_What to work on_. The finished copy must match the records exactly, except that it contains no pictures.

_Excerpted records_.
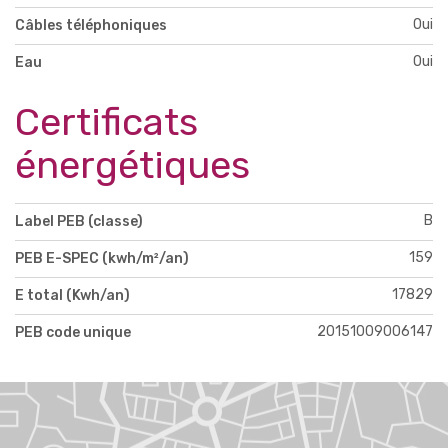
Oui
Câbles téléphoniques
Oui
Eau
Certificats
énergétiques
B
Label PEB (classe)
159
PEB E-SPEC (kwh/m²/an)
17829
E total (Kwh/an)
20151009006147
PEB code unique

_Expected answer_.
Oui
Câbles téléphoniques
Oui
Eau
Certificats
énergétiques
B
Label PEB (classe)
159
PEB E-SPEC (kwh/m²/an)
17829
E total (Kwh/an)
20151009006147
PEB code unique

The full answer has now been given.